Asked which goalkeepers had inspired him, Walton said: “When I was a fan at Plymouth the goalkeeper was Romain Larrieu and I absolutely loved him. He was my biggest inspiration as a youngster but then at the top level I always enjoyed watching Edwin van der Sar and I was fortunate enough to see him live a few times.
“He was the best of all the keepers around at the time, in my opinion, and when he went to Manchester United I think he played a massive part in their team and the success they had
“ He was great to watch and so too was Petr Cech at Chelsea. There were a lot of goalies I loved to watch and I probably covered them all really, as I was a big fan of the goalkeepers when I watched games.”
Was there ever a chance of Walton playing in an outfield position? He laughed: “When I first started playing the rule was that the biggest went in goal. That was me and I’ve been there ever since; I’ve never played outfield.”
Finally, Walton was asked about his current form and whether there was more to come from him and he replied: “A lot, I hope, because I want to carry on improving while I’m here at Ipswich.
“I want to do the best I can and with the support we have from the new manager and staff at the club I can see everyone improving.
“It’s a good environment to be in and I’m looking forward to the challenge of helping the team and getting this club back up through the divisions.
“I’ve not played in the Premier League but I want to at some point.
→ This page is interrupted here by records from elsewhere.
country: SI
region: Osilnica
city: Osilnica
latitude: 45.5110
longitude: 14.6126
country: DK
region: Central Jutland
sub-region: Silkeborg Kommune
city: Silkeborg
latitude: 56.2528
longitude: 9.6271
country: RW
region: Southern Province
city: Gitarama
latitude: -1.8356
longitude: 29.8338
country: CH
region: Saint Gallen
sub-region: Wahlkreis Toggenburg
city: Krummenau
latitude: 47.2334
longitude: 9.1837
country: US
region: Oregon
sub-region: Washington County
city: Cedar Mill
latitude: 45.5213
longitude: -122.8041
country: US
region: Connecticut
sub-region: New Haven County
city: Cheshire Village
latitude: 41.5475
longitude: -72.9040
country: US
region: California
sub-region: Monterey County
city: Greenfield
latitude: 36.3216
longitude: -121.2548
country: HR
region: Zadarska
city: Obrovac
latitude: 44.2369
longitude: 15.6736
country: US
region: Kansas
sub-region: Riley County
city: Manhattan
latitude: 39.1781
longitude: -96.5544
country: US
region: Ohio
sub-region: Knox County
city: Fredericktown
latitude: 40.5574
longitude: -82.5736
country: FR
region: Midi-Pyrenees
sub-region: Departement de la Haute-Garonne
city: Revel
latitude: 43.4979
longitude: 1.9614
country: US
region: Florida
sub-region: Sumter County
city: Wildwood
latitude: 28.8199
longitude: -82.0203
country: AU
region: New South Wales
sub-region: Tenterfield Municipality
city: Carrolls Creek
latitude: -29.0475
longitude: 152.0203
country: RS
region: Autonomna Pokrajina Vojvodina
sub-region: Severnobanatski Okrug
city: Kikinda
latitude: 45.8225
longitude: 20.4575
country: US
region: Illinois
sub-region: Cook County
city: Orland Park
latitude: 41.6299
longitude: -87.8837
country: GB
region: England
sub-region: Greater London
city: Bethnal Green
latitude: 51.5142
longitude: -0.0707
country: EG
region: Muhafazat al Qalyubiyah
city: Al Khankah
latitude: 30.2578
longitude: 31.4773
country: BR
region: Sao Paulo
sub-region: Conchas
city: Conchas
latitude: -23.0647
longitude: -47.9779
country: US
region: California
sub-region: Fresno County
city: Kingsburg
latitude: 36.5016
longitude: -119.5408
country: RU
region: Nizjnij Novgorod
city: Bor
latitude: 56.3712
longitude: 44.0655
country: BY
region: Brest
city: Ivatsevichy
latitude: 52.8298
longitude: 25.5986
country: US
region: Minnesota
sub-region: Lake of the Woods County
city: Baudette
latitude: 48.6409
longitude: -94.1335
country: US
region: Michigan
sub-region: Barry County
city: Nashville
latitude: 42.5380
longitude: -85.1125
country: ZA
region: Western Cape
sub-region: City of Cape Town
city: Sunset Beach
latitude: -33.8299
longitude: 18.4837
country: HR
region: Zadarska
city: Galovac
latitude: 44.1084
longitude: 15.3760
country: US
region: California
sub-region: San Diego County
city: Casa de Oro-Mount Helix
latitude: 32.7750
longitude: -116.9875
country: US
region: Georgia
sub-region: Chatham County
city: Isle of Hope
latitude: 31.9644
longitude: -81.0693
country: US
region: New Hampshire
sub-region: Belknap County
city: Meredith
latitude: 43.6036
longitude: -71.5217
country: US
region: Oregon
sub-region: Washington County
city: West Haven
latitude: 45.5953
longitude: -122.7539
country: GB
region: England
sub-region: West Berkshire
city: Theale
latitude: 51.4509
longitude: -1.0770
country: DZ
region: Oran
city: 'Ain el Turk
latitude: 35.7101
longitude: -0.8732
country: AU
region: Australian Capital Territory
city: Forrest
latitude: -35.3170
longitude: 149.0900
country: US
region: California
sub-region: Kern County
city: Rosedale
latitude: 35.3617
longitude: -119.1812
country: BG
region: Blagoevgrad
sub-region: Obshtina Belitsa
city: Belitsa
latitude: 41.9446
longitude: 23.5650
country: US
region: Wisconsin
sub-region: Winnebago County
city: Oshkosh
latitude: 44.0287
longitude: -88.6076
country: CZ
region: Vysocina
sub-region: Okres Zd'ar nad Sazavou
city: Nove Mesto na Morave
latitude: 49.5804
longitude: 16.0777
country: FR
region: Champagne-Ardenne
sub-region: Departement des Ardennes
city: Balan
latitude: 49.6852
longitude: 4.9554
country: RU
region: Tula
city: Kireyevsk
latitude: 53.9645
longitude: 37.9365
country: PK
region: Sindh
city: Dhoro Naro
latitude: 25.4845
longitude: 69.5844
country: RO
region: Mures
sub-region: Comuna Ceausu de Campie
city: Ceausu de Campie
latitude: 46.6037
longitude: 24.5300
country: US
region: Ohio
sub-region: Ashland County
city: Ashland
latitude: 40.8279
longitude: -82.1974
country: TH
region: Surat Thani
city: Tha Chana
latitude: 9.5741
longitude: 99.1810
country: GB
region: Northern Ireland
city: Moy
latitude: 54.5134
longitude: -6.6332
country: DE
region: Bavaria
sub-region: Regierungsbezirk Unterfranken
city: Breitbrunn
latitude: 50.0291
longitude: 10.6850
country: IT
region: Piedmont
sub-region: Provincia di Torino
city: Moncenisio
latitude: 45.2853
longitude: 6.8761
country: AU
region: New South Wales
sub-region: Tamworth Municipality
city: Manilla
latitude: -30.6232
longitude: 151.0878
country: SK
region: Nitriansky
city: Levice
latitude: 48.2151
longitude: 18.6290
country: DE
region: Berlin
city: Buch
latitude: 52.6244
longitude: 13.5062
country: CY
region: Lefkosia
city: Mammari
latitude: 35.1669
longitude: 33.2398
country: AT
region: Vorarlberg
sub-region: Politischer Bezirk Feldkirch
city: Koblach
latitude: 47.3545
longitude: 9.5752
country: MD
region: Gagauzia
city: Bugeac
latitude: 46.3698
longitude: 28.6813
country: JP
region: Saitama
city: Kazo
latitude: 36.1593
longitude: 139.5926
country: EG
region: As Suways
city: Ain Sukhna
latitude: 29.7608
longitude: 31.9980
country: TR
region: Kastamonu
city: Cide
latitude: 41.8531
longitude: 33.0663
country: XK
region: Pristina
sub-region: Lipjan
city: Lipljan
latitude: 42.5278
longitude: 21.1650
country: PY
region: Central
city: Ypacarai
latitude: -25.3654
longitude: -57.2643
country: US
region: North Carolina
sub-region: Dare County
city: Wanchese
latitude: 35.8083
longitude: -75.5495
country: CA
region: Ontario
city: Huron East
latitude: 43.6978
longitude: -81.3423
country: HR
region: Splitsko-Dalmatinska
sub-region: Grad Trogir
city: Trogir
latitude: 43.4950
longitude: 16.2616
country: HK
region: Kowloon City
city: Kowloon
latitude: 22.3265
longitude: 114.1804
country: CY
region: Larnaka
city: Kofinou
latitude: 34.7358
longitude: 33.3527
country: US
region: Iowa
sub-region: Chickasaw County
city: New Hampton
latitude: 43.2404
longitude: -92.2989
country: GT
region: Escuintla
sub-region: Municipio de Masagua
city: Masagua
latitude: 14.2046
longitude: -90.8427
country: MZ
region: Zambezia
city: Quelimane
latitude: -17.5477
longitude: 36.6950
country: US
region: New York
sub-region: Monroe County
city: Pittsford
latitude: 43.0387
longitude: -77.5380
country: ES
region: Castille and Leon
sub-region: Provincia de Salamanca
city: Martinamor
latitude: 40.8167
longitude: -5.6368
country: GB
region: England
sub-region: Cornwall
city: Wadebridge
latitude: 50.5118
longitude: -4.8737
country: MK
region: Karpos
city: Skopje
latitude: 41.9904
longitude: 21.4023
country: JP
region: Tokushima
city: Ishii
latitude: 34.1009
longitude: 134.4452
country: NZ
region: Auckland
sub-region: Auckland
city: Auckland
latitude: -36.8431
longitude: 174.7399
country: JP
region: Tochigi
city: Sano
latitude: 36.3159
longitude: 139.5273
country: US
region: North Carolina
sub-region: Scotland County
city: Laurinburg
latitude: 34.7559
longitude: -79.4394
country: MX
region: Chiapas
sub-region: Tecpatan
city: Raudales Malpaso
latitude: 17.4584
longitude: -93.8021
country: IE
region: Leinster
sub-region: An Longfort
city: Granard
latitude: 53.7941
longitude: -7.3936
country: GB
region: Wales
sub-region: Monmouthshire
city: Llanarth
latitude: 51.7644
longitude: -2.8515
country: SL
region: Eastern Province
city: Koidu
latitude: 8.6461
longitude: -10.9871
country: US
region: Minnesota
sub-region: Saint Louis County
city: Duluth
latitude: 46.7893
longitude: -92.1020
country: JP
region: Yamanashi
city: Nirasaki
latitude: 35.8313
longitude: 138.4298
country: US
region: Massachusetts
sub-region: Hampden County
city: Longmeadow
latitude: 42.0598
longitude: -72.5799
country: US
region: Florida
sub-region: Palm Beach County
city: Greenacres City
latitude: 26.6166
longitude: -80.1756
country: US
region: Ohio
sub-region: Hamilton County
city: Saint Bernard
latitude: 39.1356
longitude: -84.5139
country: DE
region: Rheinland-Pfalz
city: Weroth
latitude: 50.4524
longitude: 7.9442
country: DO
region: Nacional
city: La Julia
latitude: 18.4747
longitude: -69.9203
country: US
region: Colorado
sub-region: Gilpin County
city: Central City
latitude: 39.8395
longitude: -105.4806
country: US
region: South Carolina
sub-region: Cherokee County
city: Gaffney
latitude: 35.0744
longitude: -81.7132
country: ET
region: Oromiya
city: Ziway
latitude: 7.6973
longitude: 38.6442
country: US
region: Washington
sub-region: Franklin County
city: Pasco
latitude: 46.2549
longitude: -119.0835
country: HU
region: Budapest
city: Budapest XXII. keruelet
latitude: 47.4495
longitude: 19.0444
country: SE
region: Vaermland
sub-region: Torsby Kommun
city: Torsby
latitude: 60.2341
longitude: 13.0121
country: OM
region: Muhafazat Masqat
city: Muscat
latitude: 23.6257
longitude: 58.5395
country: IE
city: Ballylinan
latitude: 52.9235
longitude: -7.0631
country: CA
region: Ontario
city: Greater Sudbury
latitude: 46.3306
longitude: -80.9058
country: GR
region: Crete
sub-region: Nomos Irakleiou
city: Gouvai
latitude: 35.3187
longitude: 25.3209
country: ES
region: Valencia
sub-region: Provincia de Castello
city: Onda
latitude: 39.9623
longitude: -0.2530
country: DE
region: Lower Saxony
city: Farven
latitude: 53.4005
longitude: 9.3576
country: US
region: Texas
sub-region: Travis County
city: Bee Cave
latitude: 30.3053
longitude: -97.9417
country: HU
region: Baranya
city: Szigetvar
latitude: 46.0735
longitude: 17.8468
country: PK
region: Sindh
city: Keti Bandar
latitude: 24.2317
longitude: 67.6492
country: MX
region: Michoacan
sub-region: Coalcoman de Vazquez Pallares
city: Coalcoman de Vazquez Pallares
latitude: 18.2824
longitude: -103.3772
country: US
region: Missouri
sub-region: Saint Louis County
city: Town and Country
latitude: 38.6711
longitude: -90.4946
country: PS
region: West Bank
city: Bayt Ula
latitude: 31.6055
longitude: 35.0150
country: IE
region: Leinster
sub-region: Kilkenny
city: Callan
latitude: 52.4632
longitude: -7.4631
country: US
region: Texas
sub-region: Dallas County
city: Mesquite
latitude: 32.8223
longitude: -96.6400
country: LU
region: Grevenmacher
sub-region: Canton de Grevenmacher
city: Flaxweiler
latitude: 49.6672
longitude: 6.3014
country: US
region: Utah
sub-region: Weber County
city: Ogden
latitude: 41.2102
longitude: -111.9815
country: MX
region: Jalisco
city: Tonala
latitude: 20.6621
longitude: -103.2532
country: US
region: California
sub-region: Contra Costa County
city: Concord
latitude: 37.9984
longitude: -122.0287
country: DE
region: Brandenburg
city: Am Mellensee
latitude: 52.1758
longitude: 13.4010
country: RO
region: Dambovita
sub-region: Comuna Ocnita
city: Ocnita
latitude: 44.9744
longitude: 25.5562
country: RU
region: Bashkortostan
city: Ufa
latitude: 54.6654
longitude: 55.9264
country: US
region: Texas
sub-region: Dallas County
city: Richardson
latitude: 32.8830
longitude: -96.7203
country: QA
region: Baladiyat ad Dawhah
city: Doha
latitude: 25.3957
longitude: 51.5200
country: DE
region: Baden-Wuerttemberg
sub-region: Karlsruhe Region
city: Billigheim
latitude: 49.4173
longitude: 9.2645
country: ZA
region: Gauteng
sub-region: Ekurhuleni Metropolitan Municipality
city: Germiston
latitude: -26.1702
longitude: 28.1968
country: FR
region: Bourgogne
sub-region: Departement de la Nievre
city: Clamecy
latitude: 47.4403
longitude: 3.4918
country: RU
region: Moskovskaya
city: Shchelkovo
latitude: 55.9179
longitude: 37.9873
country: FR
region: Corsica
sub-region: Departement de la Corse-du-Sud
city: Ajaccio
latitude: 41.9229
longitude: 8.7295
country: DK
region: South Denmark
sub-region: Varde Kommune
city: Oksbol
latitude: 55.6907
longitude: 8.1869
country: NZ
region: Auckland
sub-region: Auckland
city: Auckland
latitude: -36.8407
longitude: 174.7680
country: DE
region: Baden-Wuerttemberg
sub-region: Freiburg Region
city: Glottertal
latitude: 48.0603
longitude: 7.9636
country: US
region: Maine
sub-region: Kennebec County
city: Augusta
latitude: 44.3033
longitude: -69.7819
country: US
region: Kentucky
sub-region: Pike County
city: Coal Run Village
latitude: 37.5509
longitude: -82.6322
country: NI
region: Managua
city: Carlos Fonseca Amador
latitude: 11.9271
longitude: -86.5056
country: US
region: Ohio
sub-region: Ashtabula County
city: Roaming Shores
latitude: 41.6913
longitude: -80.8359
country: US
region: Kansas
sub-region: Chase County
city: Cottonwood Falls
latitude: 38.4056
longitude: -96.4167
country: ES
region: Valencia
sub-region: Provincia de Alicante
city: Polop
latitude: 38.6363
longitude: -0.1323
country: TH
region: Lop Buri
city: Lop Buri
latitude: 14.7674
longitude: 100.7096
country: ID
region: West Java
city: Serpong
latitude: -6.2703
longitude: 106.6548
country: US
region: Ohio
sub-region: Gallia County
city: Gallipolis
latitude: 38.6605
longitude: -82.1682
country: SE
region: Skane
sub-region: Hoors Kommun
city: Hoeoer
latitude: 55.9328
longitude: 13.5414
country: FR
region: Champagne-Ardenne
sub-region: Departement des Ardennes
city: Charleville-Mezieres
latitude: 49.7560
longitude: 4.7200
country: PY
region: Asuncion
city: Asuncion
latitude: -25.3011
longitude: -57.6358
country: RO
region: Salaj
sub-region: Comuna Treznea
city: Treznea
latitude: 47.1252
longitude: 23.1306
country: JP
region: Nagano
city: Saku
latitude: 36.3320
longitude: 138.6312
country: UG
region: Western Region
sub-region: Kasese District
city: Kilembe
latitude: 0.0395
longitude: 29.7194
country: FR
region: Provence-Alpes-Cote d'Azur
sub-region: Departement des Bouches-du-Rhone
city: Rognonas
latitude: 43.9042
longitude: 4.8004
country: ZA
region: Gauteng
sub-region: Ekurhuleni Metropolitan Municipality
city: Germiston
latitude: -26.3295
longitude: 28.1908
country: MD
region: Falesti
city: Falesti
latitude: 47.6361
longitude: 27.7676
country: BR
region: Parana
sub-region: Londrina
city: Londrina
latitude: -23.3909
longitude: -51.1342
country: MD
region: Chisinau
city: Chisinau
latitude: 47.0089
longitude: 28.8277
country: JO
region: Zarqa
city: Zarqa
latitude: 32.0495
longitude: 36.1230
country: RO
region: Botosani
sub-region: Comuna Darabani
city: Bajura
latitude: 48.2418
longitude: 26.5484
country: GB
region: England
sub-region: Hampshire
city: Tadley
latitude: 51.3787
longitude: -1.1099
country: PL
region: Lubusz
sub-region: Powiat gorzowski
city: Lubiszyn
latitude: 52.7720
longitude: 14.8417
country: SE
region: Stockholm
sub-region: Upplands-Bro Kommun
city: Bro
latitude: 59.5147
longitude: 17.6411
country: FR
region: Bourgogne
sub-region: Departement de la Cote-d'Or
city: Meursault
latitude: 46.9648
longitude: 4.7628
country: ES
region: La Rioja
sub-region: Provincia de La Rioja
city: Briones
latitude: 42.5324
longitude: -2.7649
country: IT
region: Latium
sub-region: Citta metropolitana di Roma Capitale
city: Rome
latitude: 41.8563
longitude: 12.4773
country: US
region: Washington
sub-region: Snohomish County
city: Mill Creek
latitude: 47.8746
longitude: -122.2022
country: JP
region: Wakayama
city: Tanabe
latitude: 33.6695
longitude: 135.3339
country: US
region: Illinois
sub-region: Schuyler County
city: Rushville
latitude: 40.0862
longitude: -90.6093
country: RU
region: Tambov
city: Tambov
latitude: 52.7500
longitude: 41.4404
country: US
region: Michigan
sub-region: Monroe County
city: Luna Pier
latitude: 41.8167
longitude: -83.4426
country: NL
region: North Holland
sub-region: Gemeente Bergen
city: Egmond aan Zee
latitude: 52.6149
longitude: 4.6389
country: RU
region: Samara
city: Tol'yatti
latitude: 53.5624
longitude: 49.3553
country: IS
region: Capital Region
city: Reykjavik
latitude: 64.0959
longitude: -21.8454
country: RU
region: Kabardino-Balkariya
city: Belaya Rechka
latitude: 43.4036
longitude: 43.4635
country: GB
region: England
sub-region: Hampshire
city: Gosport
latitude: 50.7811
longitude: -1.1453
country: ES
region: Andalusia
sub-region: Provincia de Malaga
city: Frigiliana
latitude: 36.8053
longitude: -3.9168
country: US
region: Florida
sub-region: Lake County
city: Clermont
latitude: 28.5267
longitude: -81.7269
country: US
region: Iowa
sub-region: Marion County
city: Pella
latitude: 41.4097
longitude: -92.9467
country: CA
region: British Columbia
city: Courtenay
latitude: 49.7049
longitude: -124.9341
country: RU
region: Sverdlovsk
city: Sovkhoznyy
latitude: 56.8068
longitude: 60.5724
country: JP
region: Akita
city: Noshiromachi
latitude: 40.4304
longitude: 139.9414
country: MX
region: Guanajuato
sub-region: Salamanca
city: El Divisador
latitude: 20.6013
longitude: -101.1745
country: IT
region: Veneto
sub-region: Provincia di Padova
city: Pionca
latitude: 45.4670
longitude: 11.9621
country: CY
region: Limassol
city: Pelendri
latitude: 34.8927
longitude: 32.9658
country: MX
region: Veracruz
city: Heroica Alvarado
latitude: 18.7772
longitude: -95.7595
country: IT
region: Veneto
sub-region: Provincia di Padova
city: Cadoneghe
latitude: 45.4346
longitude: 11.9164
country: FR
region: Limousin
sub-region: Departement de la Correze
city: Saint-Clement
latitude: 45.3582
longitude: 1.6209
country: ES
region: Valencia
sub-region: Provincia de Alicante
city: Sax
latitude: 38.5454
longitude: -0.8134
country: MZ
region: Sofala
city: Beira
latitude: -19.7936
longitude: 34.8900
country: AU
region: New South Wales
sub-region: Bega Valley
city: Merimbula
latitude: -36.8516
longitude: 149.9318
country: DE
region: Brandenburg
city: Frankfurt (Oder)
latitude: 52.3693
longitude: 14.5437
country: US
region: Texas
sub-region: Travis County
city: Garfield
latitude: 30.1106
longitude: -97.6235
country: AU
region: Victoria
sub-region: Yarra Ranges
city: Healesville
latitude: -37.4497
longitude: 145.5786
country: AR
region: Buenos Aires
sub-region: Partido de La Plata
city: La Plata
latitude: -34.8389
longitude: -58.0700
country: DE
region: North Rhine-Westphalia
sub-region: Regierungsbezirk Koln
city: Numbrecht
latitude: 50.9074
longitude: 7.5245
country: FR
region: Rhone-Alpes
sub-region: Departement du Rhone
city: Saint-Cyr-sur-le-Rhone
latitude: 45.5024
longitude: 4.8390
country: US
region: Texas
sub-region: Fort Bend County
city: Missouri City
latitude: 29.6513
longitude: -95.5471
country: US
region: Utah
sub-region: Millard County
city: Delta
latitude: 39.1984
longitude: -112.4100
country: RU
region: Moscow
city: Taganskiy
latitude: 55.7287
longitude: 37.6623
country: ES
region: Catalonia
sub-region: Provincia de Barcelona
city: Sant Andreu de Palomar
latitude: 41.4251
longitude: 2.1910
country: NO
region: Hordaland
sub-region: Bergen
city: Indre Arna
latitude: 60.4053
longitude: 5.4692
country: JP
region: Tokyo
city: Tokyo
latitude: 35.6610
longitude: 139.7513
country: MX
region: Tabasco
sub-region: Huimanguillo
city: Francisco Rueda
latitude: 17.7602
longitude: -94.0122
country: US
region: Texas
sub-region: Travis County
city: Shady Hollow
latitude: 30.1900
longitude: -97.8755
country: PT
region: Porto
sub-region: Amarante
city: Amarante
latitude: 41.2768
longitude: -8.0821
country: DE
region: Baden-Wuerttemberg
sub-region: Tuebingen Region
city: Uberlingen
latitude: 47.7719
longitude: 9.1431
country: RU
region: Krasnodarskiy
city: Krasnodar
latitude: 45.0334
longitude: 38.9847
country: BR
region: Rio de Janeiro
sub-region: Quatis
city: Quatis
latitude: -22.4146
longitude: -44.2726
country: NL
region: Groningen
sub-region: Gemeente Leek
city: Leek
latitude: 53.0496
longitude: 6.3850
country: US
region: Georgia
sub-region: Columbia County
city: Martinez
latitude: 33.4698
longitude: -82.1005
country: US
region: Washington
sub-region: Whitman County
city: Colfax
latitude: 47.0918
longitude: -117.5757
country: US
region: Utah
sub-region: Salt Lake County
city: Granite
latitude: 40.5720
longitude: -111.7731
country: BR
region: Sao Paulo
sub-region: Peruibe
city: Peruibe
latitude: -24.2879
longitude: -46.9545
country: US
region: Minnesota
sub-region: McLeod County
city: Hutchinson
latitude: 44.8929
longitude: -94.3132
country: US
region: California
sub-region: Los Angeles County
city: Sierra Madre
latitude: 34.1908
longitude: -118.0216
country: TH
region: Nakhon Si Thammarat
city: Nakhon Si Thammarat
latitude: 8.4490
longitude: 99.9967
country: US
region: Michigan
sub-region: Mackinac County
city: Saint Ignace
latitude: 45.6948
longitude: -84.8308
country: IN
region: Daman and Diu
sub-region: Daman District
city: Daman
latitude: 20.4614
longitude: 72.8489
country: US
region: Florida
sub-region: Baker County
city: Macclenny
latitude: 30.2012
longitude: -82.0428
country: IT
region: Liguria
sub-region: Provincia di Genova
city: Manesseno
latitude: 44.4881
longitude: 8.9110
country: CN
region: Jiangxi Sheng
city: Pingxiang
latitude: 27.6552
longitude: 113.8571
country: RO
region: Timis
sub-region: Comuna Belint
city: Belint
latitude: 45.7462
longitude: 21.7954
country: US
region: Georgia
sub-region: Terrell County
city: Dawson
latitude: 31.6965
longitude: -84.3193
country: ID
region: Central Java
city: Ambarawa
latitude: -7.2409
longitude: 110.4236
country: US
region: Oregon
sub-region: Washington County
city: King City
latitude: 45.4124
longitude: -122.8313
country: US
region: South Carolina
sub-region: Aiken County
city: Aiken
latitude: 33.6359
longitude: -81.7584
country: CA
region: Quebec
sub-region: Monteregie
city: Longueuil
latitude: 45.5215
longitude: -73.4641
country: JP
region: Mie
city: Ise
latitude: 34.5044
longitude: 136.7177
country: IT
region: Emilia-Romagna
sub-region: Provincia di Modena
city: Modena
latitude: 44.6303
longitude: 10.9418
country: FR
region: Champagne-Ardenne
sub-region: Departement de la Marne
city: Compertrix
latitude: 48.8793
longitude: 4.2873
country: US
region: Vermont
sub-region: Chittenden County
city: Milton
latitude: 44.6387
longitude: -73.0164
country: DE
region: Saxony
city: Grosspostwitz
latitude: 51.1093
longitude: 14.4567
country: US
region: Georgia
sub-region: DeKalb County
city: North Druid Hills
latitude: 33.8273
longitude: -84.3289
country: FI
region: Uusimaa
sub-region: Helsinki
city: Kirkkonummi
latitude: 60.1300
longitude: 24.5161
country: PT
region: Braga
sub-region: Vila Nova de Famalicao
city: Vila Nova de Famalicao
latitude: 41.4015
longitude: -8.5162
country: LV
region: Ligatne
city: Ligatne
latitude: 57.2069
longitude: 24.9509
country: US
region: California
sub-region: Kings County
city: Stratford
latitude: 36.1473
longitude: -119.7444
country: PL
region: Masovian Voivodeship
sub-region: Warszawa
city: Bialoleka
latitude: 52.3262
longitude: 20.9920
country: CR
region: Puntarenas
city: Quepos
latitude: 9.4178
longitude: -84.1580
Either I do or I don’t but I believe in setting goals. You’ve got to be realistic and the next step is to win on Saturday and go from there, but I want to play at the highest possible level and with Ipswich I believe it is a massive possibility.
“We’re on a good run and it’s good to have a settled backline, whether it’s three or four, and to see the same faces in front of me on match days.
“There can be changes through injuries and stuff like that but I think it helps everyone when there is a settled line-up because it brings with it a bit of stability.
“Everyone knows their roles and the way we’re setting up to play at the moment is easier when you’re in a rhythm of games and you know the people around you at the back.”